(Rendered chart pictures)
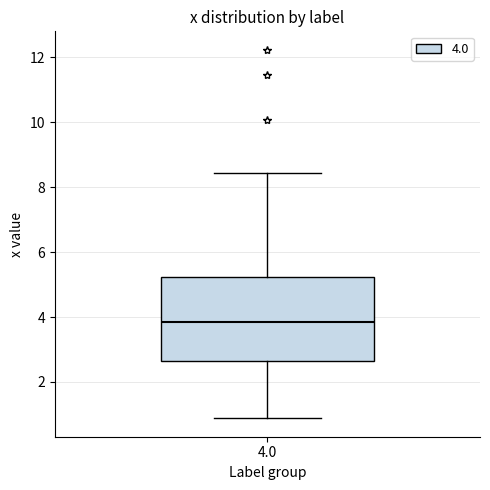

Read this box plot against the y-axis: the position of the median line, the range covered by the box, and the ends of both whiskers. The values are not printed on the chart, so give them approximately, as read against the axis.

median 3.8, box 2.6 to 5.2, whiskers 0.8 to 8.4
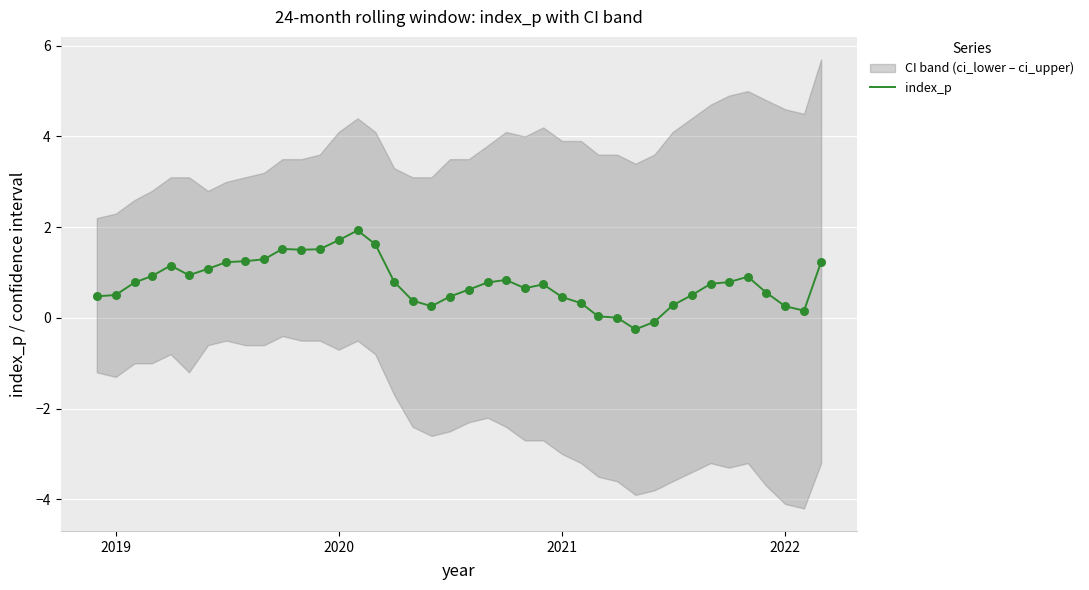

True or false: index_p has a value of 0.5 at 2021.

True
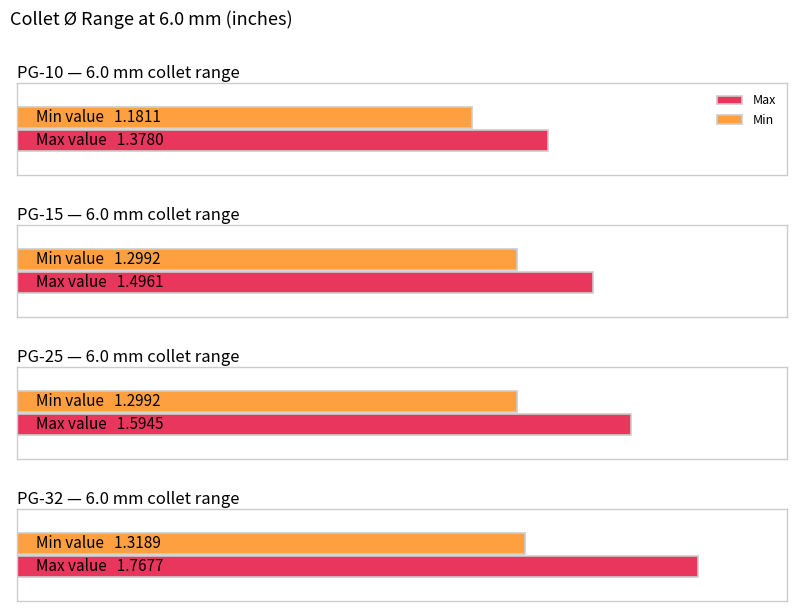

Which has a higher value, PG-32 or PG-25?

PG-32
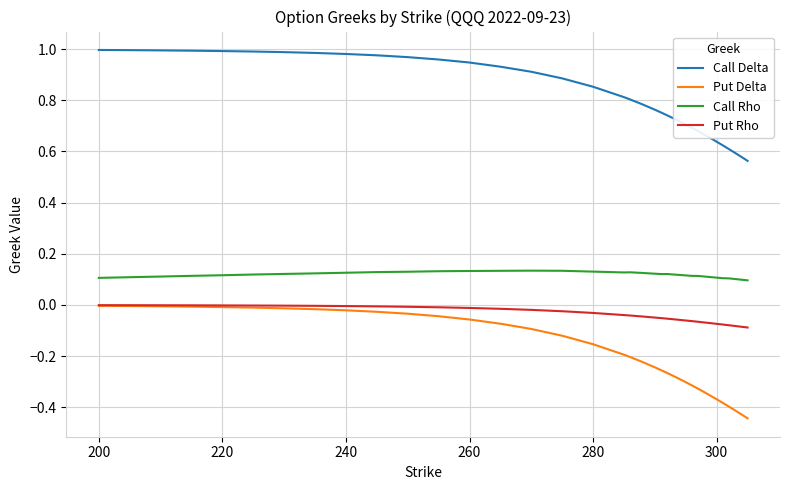

True or false: Put Rho and Call Rho intersect in this chart.

False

What is needed: Copy out the lines above word for word, leaving out the pictures.

Solution to the problem:
Read this box plot against the y-axis: the position of the median line, the range covered by the box, and the ends of both whiskers. The values are not printed on the chart, so give them approximately, as read against the axis.

median 3.8, box 2.6 to 5.2, whiskers 0.8 to 8.4

True or false: index_p has a value of 0.5 at 2021.

True

Which has a higher value, PG-32 or PG-25?

PG-32

True or false: Put Rho and Call Rho intersect in this chart.

False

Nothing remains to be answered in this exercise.